It won't be long before Contractors will not be the only ones suffering from recent legislative changes. The draft of the proposed new agency regulations has recently been published, and these (if finalized in their present form) will cause significant change to the ways agencies can carry on business - and, I fear, major changes to the industry as a whole. 'No man is an island' applies.
These proposed regulations under the Employment Agencies Act 1973 ('1973 Act') will replace the current regulations, which have been in force since 1976. They can be found at http://www.dti.gov.uk/er/agency/newregs.htm .
To understand the regulations (difficult!), it is first necessary to grasp the terminology used; 'employment agency' in fact means the business of introductions in return for a fee, where the hirer pays for the work direct - as generally happens with permanent placements; and 'employment business' means supplying 'persons' in the 'employment' of the employment business, to act for and under the control of someone else - hiring in-and-on, where payment is routed through the agency (s13, 1973 Act). Thus for Contractors, what we think of as 'agencies' are in fact 'employment businesses', within the meaning of the Act and the Regulations.
And it gets more complicated: 'employment' includes engagement under a contract for services (s13, 1973 Act), and 'person' includes a company (Interpretation Act 1978).
So far as this industry is concerned, it appears that when the regulations come into force, the main areas of impact are likely to be as follows:
1 The regulations clarify potential confusion in the Act and in the earlier regulations (made before use of limited companies became the norm - and indeed before this industry existed in anything like its current form) and make expressly clear that they will apply where the 'work-seeker' is a company, engaged to provide services (regulation 32) - subject only to the issue of a degree of control by the hirer (s13, 1973 Act).
2 Restrictions on Contractors (ie on going direct, or on going to the Client through another agency) will become unlawful and unenforceable (regulation 6). An agency's only recourse will be against the Client.
3 So far as Clients are concerned, the maximum length of such a restriction will be 14 weeks from the first day working under the contract, or (if later) 8 weeks from the last day - unless there is to be a change of agency, in which case the maximum length will be 4 weeks after the last day (regulation 10)
Restrictions operating so as to prevent Contractors changing agencies or going direct are at present subject to the body of law relating to restraint of trade - they are permissible and enforceable, to the extent only that they go no further than is reasonably necessary for the protection of legitimate commercial interests of the agency imposing the restriction. That is to be judged according to a background of case law, built up over the years.
Such restrictions tend to be unpopular with Contractors; however, they are at present part of the fabric of the industry - which as a whole 'works'. The body of case law currently governing such matters seeks to set a balance between the interests of all - Agencies, Clients, and Contractors. To my mind, that balance is (broadly speaking) in the right place. These changes will significantly shift that balance in an ill-considered way. They may help Clients, but at the expense of agencies losing business, possibly to the extent that a significant number may find it uneconomic to continue in business. And that would be a real loss, from which the industry as a whole would suffer.

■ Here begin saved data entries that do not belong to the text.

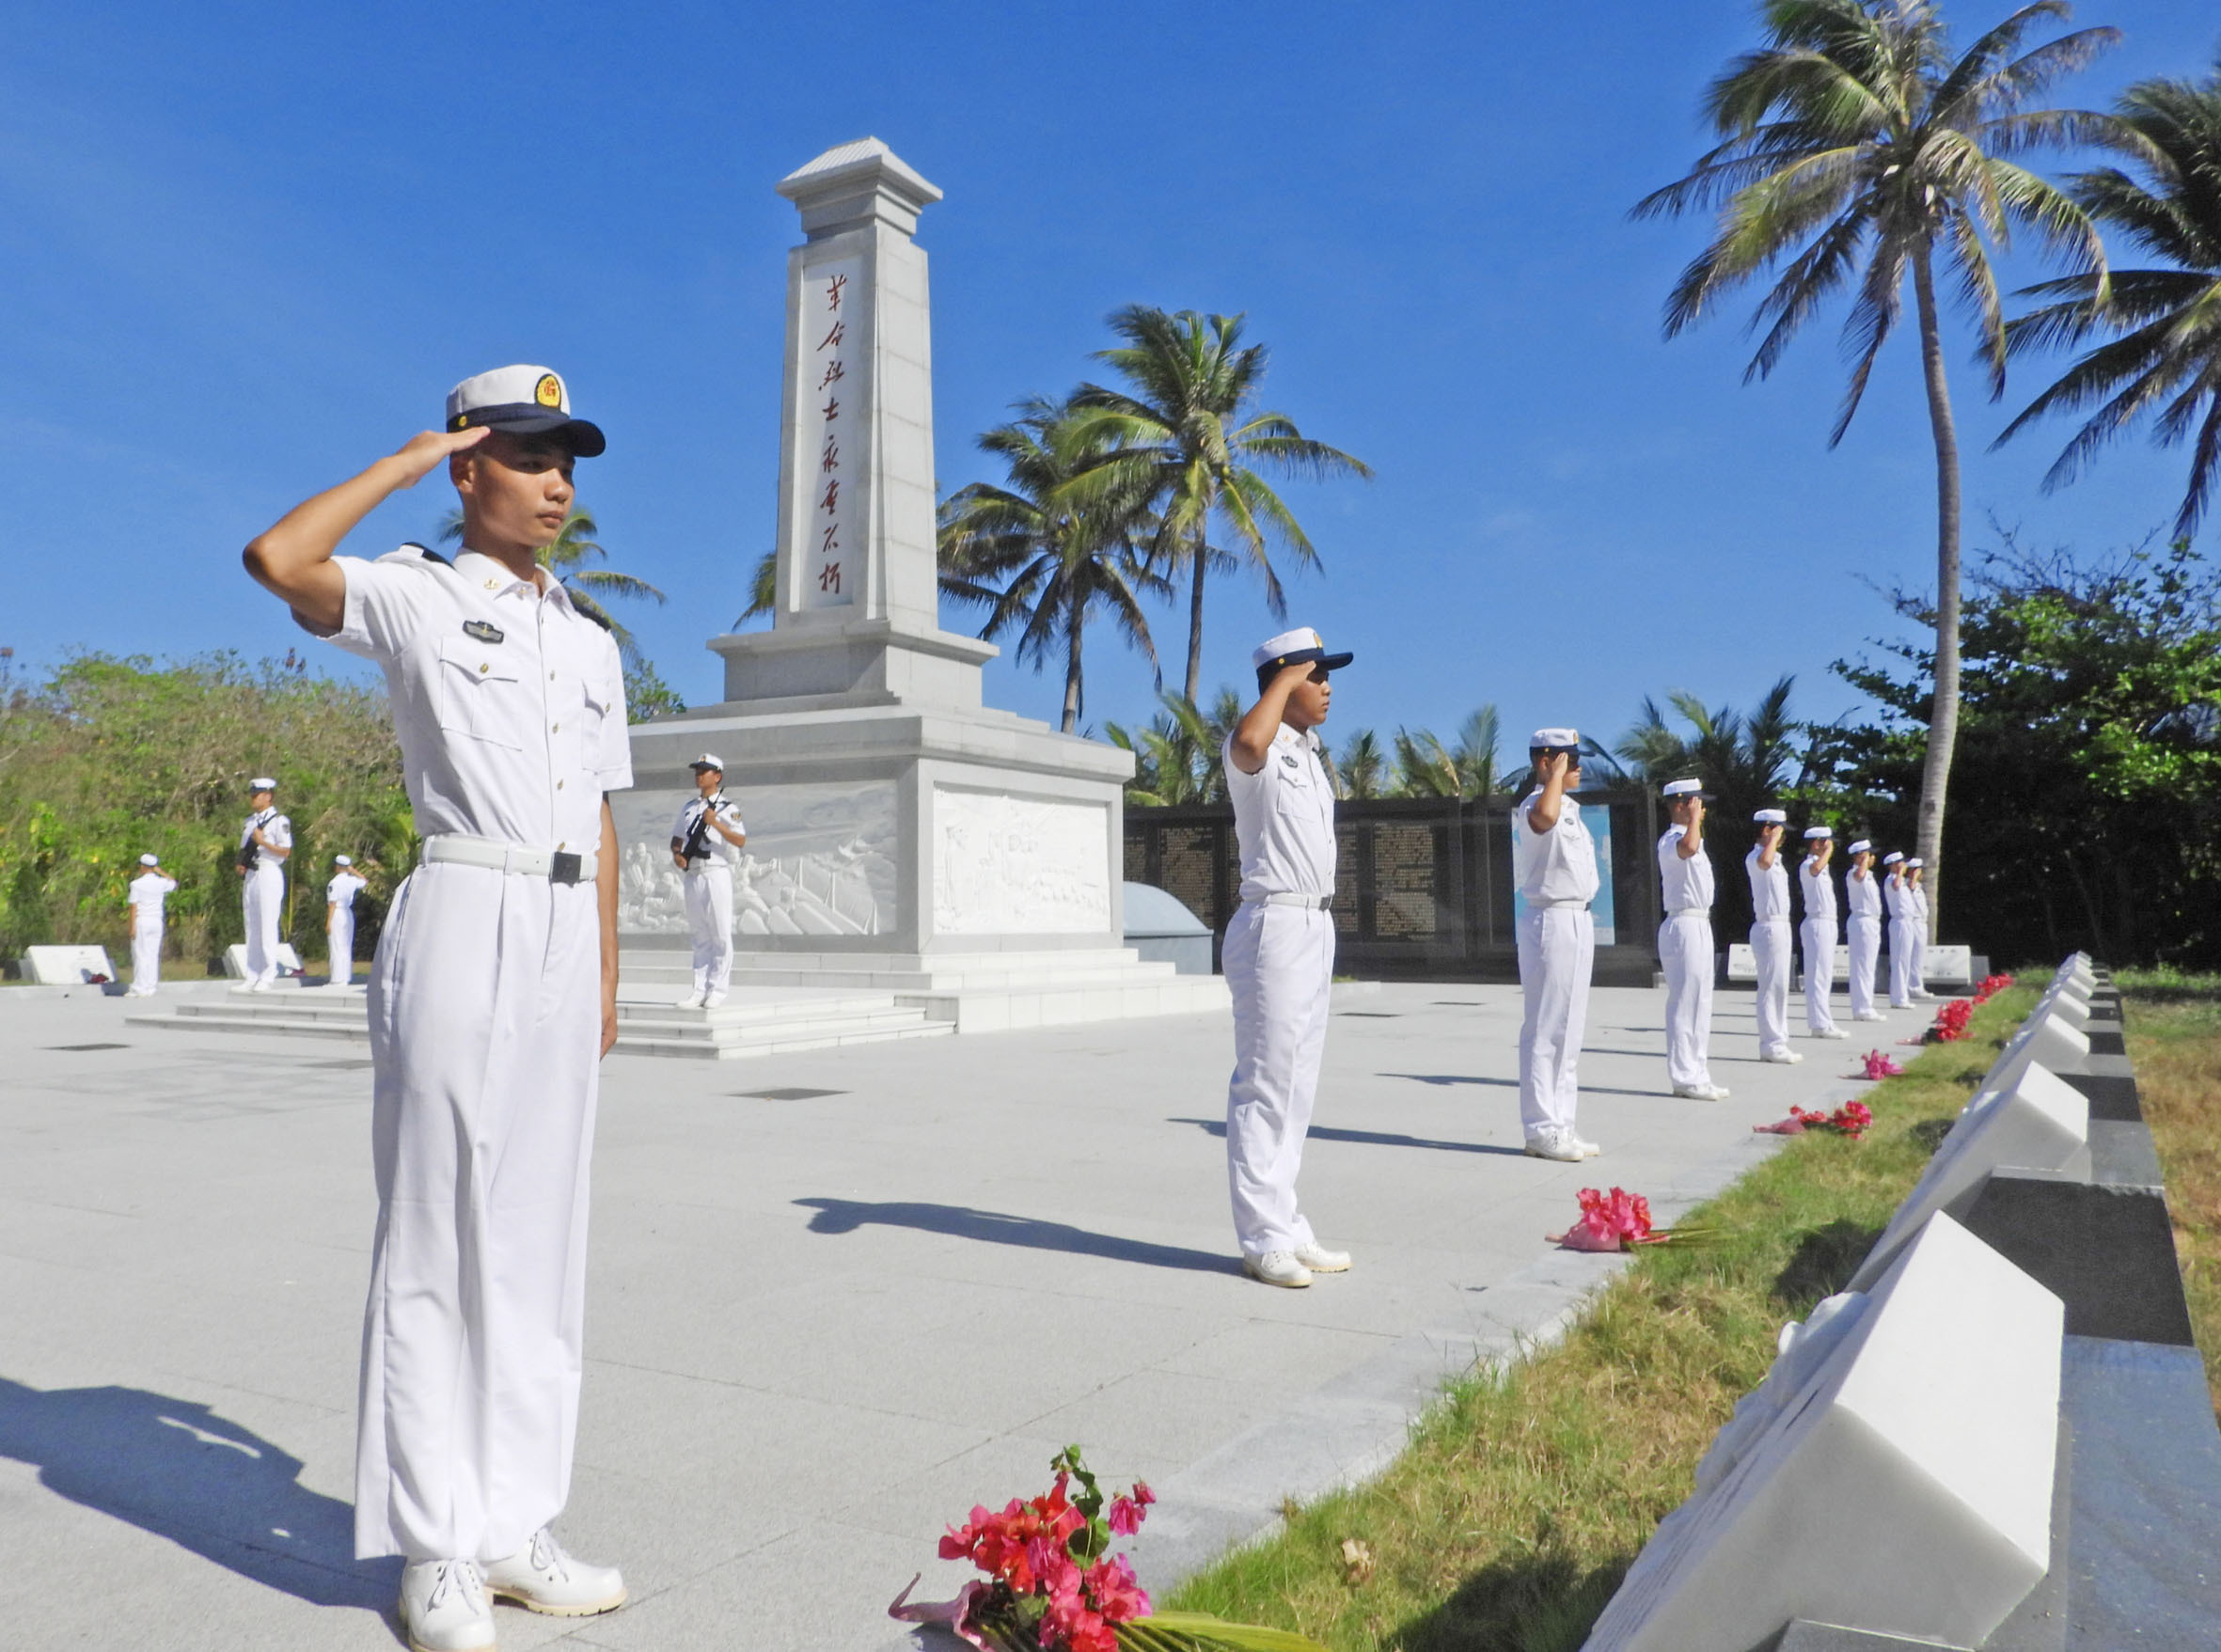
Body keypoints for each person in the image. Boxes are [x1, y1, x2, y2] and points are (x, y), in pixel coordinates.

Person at [242, 364, 631, 1652]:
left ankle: (517, 1524)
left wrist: (608, 978)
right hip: (463, 910)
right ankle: (437, 1546)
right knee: (437, 1232)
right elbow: (278, 556)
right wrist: (404, 460)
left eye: (566, 456)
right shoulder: (413, 593)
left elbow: (605, 817)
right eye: (527, 455)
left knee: (536, 1242)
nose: (557, 480)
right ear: (472, 467)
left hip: (564, 933)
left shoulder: (589, 638)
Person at [1221, 626, 1356, 1288]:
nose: (1328, 687)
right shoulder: (1259, 744)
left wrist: (1295, 673)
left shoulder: (1308, 749)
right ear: (1285, 677)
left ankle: (1287, 1221)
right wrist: (1281, 677)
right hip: (1272, 922)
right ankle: (1261, 1237)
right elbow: (1248, 742)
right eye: (1317, 675)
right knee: (1265, 1083)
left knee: (1298, 1088)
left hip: (1314, 924)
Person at [1513, 730, 1601, 1161]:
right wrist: (1554, 775)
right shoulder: (1536, 803)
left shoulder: (1571, 809)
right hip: (1549, 917)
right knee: (1546, 1028)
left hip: (1577, 917)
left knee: (1570, 1028)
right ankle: (1541, 1127)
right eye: (1568, 758)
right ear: (1546, 761)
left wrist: (1559, 773)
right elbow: (1542, 820)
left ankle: (1562, 1123)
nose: (1577, 766)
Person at [1657, 779, 1727, 1101]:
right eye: (1697, 802)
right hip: (1682, 923)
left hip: (1699, 922)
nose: (1703, 808)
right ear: (1682, 804)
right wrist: (1694, 821)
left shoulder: (1692, 838)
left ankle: (1698, 1072)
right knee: (1685, 1002)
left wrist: (1696, 823)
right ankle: (1684, 1076)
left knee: (1701, 1002)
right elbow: (1687, 848)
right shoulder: (1672, 839)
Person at [669, 755, 748, 1009]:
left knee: (720, 933)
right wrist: (678, 856)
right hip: (693, 874)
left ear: (718, 776)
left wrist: (716, 824)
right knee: (700, 934)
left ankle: (718, 989)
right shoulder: (690, 807)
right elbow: (677, 838)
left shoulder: (727, 808)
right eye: (697, 771)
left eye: (705, 771)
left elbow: (739, 840)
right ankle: (699, 988)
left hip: (716, 871)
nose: (699, 775)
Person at [1746, 809, 1802, 1064]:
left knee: (1780, 986)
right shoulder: (1756, 856)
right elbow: (1764, 862)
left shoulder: (1775, 858)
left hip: (1781, 925)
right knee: (1770, 986)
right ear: (1767, 830)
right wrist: (1771, 838)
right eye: (1779, 832)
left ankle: (1779, 1040)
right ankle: (1771, 1043)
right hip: (1768, 926)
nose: (1782, 839)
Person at [237, 778, 292, 991]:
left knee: (268, 925)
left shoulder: (279, 821)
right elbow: (244, 848)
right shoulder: (250, 821)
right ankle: (252, 974)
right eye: (251, 794)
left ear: (268, 795)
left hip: (269, 871)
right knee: (251, 925)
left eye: (257, 794)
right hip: (251, 873)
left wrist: (263, 842)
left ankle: (268, 974)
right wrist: (240, 864)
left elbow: (285, 851)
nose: (253, 798)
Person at [1798, 826, 1847, 1040]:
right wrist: (1827, 852)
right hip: (1816, 923)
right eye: (1825, 842)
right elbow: (1815, 869)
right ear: (1816, 843)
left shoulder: (1822, 868)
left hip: (1827, 922)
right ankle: (1819, 1023)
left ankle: (1824, 1020)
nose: (1830, 846)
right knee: (1817, 974)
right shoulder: (1808, 864)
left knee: (1825, 974)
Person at [1843, 840, 1884, 1021]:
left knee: (1868, 966)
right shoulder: (1855, 873)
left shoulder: (1868, 875)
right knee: (1862, 967)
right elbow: (1859, 875)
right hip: (1862, 922)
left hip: (1871, 922)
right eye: (1869, 854)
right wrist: (1862, 862)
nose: (1872, 858)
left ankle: (1865, 1005)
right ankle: (1862, 1007)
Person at [125, 853, 178, 997]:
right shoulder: (161, 882)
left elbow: (133, 907)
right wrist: (161, 872)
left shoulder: (136, 884)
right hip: (157, 921)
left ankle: (139, 987)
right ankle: (150, 987)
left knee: (140, 954)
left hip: (142, 920)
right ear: (153, 868)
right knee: (153, 955)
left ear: (142, 867)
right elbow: (174, 883)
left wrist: (131, 927)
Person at [327, 856, 370, 986]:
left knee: (336, 946)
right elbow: (364, 881)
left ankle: (336, 979)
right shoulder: (351, 880)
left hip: (337, 913)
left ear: (338, 866)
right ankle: (345, 977)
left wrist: (328, 922)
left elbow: (332, 904)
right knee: (345, 946)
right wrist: (353, 871)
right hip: (348, 913)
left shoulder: (334, 882)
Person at [1882, 851, 1914, 1008]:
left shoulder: (1901, 881)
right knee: (1899, 960)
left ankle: (1902, 995)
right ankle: (1898, 998)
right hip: (1899, 922)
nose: (1904, 866)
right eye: (1900, 863)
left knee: (1905, 960)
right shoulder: (1891, 880)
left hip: (1908, 922)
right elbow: (1896, 886)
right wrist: (1900, 871)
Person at [1905, 858, 1933, 998]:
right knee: (1914, 956)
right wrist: (1914, 876)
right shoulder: (1909, 885)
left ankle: (1915, 985)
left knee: (1919, 956)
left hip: (1921, 923)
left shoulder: (1918, 887)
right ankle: (1914, 986)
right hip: (1914, 923)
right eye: (1919, 870)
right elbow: (1911, 886)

These proposed changes, introduced under the guise of attempting to provide 'protection' for those using agencies, are likely to in fact cause significant changes in the industry, resulting in serious harm to those they claim to be setting out to protect.
Unlike in the case of IR35, it would be true to say that there has been a significant period for a consultation process. However, 'consultation' does not to my mind simply mean inviting others to comment; it also means listening to those comments, taking them on board, and revising proposals accordingly. Here, whilst the government has invited comment, it seems in many important areas to have ignored that comment.
The government shows a determination to proceed with these changes, whether or not the industry either wants or needs them, and despite the fact that by making the changes they will be significantly changing the legislative background against which an industry currently works effectively. The draft regulations, if brought into effect, will infringe that most basic maxim: 'if it works, don't fix it'.
The only way I can reconcile that in my own mind is to conclude that it is the government's intention to damage the Contracting industry. The government's 'impact assessment' in relation to IR35 stated that it was expected that some 60,000 companies would close as individuals switched from contracting back to employment. I am left wondering whether or not these regulations too are but another part of a process designed to try one more to create a nation of employees, all obediently paying taxes under PAYE, rather than one where the entrepreneurial spirit is fostered and encouraged, and where individuals have more control over their own lives and careers. No account is taken of those who have chosen contracting as a career. These changes may have been appropriate in the 1970's - but now, 30 years on, the world has changed.